FINANCE Minister Brian Lenihan has indicated his intention to give struggling credit unions a financial lifeline as well as extend their lending limits.

Lifeline  for struggling credit unions

He told credit unions at the weekend that in order to safeguard their position and the public’s confidence in their stability, he was looking at providing them with liquidity support.

Any move to offer hard-pressed credit unions access to a central emergency fund could also lessen pressure on members experiencing difficulty repaying loans.

Mr Lenihan told the annual general meeting of the Irish League of Credit Unions (ILCU) that he understood the liquidity position of the movement was “healthy” overall. But he said that it was important to look, on a contingency basis, at mechanisms that would be available to provide the special fund should the need arise.

He added: “My department has been in discussions with the league and other stakeholders, both within the credit union movement and the Regulator and Central Bank about this issue with a view to finding the best way forward.”

It is expected that any liquidity support reserve for weak credit unions may be partly funded by stronger ones.

Credit Unions already benefit from access to a €100 million stabilisation fund controlled by the ILCU. But a new liquidity support scheme would use surplus funds from the movement as a whole.

One of the most pressing issues facing credit unions was the problem of members trying to repay loans, the minister said adding that “it should be possible to explore all reasonable steps to allow a member, in carefully monitored and controlled circumstances, to re-schedule their repayments to a level which is affordable to them”.

To help credit unions facilitate revised repayments, Mr Lenihan announced a review of their long-term lending limits.

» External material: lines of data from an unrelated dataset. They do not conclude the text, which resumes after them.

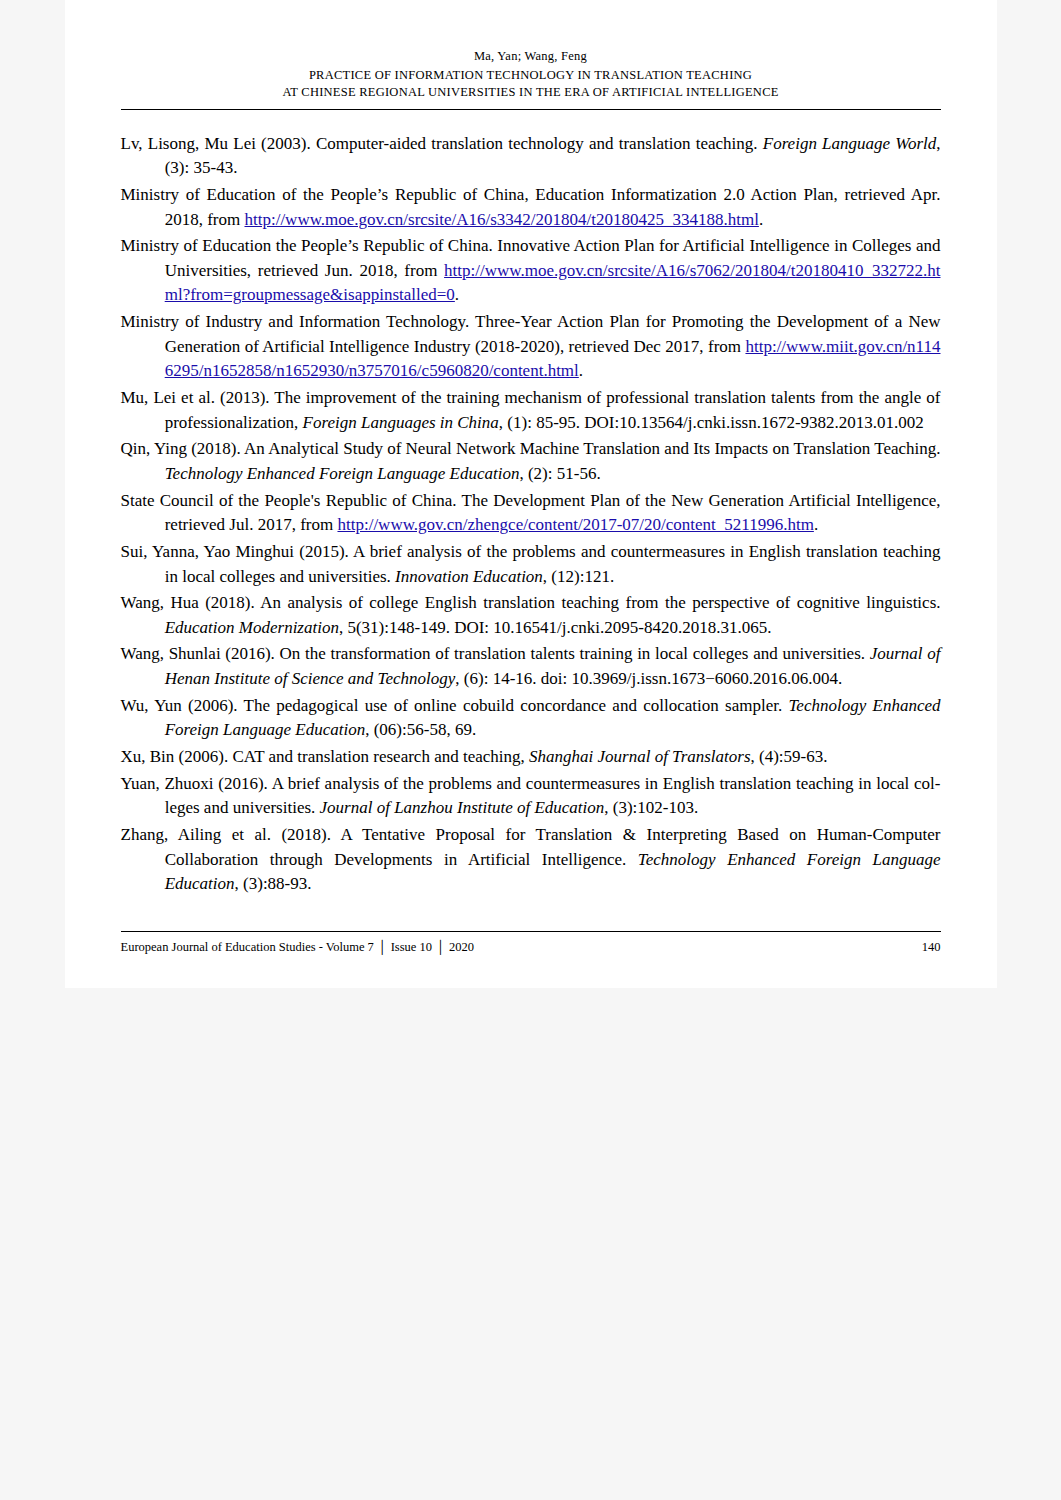Ma, Yan; Wang, Feng
PRACTICE OF INFORMATION TECHNOLOGY IN TRANSLATION TEACHING
AT CHINESE REGIONAL UNIVERSITIES IN THE ERA OF ARTIFICIAL INTELLIGENCE
Lv, Lisong, Mu Lei (2003). Computer-aided translation technology and translation teaching. Foreign Language World, (3): 35-43.
Ministry of Education of the People’s Republic of China, Education Informatization 2.0 Action Plan, retrieved Apr. 2018, from http://www.moe.gov.cn/srcsite/A16/s3342/201804/t20180425_334188.html.
Ministry of Education the People’s Republic of China. Innovative Action Plan for Artificial Intelligence in Colleges and Universities, retrieved Jun. 2018, from http://www.moe.gov.cn/srcsite/A16/s7062/201804/t20180410_332722.html?from=groupmessage&isappinstalled=0.
Ministry of Industry and Information Technology. Three-Year Action Plan for Promoting the Development of a New Generation of Artificial Intelligence Industry (2018-2020), retrieved Dec 2017, from http://www.miit.gov.cn/n1146295/n1652858/n1652930/n3757016/c5960820/content.html.
Mu, Lei et al. (2013). The improvement of the training mechanism of professional translation talents from the angle of professionalization, Foreign Languages in China, (1): 85-95. DOI:10.13564/j.cnki.issn.1672-9382.2013.01.002
Qin, Ying (2018). An Analytical Study of Neural Network Machine Translation and Its Impacts on Translation Teaching. Technology Enhanced Foreign Language Education, (2): 51-56.
State Council of the People's Republic of China. The Development Plan of the New Generation Artificial Intelligence, retrieved Jul. 2017, from http://www.gov.cn/zhengce/content/2017-07/20/content_5211996.htm.
Sui, Yanna, Yao Minghui (2015). A brief analysis of the problems and countermeasures in English translation teaching in local colleges and universities. Innovation Education, (12):121.
Wang, Hua (2018). An analysis of college English translation teaching from the perspective of cognitive linguistics. Education Modernization, 5(31):148-149. DOI: 10.16541/j.cnki.2095-8420.2018.31.065.
Wang, Shunlai (2016). On the transformation of translation talents training in local colleges and universities. Journal of Henan Institute of Science and Technology, (6): 14-16. doi: 10.3969/j.issn.1673−6060.2016.06.004.
Wu, Yun (2006). The pedagogical use of online cobuild concordance and collocation sampler. Technology Enhanced Foreign Language Education, (06):56-58, 69.
Xu, Bin (2006). CAT and translation research and teaching, Shanghai Journal of Translators, (4):59-63.
Yuan, Zhuoxi (2016). A brief analysis of the problems and countermeasures in English translation teaching in local colleges and universities. Journal of Lanzhou Institute of Education, (3):102-103.
Zhang, Ailing et al. (2018). A Tentative Proposal for Translation & Interpreting Based on Human-Computer Collaboration through Developments in Artificial Intelligence. Technology Enhanced Foreign Language Education, (3):88-93.
European Journal of Education Studies - Volume 7│Issue 10│2020
140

His department has reconvened a group which reviewed section 35 of the Credit Union Act lending limits in 2006. The rules govern the maximum length of time for which a credit union’s loan portfolio can be outstanding.

Draft legislation has also been drawn up on extending the deposit guarantee scheme for credit union savers, which was announced by the minister last September. Credit unions have until the second half of next month to consider the legislation.

ILCU president Uel Adair told the meeting in Killarney that the group’s 508 member credit unions had 2.9 million members between them, €14 billion in assets and €11.9bn in savings.